Obschon in der Schweiz so gut wie Vollbeschäftigung herrscht und sich Firmen landauf, landab über fehlende Arbeitskräfte beklagen, fällt auf, wie viele Menschen mit Behinderungen nicht erwerbstätig sind. 2019 waren es unter allen 16- bis 64-Jährigen fast 32 Prozent.

In der Unterkategorie der Behinderten mit starken Einschränkungen wurden sogar sechs von zehn Betroffenen in dieser Altersgruppe als nicht erwerbstätig erfasst. 2007 war dies erst bei der Hälfte der Fall gewesen. Bei Menschen ohne Behinderung beschränkte sich der Anteil der Personen, die keiner bezahlten Arbeit nachgingen, 2019 wie schon 2007 auf rund 16 Prozent.
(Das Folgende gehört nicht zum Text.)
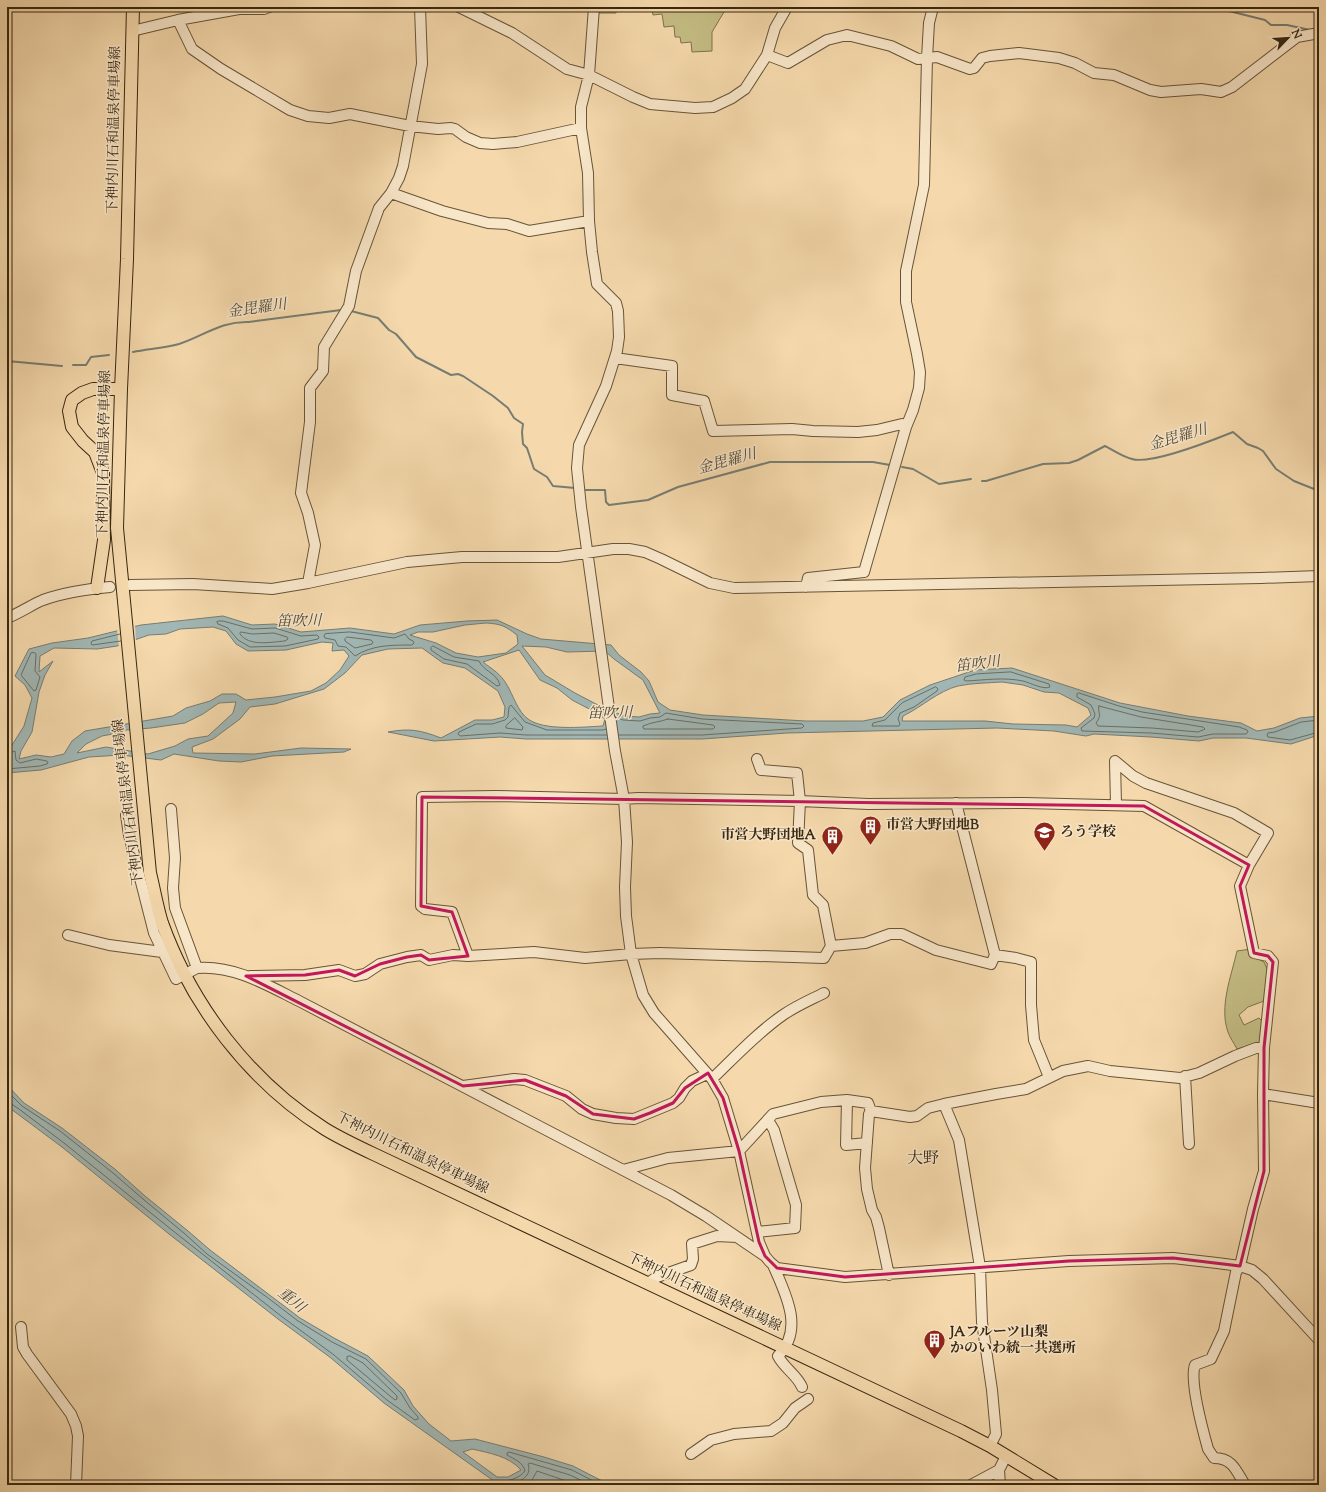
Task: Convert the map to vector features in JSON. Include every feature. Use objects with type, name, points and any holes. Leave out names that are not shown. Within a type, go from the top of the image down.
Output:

Manche Behinderungen sind derart gravierend, dass sie keinerlei Arbeitstätigkeit erlauben. Zugleich scheinen viele Menschen, die trotz einem Handicap arbeiten könnten, keine andere Wahl zu haben, als in einem geschützten Rahmen tätig zu sein. Anbieter entsprechender Beschäftigungsmöglichkeiten gibt es in der wohlhabenden Schweiz in grosser Zahl. Es sind so viele, dass manche Beobachter von einer «Industrie» sprechen, die auf die vermeintlichen Bedürfnisse Behinderter zugeschnitten sei.

Geschützte Werkstätten wachsen

Der Dachverband der Dienstleister für Menschen mit Behinderung Insos zählt rund 1000 Mitglieder. Rund 250 der angeschlossenen Betriebe bieten Arbeitsplätze für Leute mit einem Handicap an – die meisten von ihnen im Rahmen geschützter Werkstätten. Die Gesamtzahl der Behinderten, die bei sogenannten «Unternehmen der Arbeitsintegration» beschäftigt sind, wird vom Verband auf 25 000 geschätzt.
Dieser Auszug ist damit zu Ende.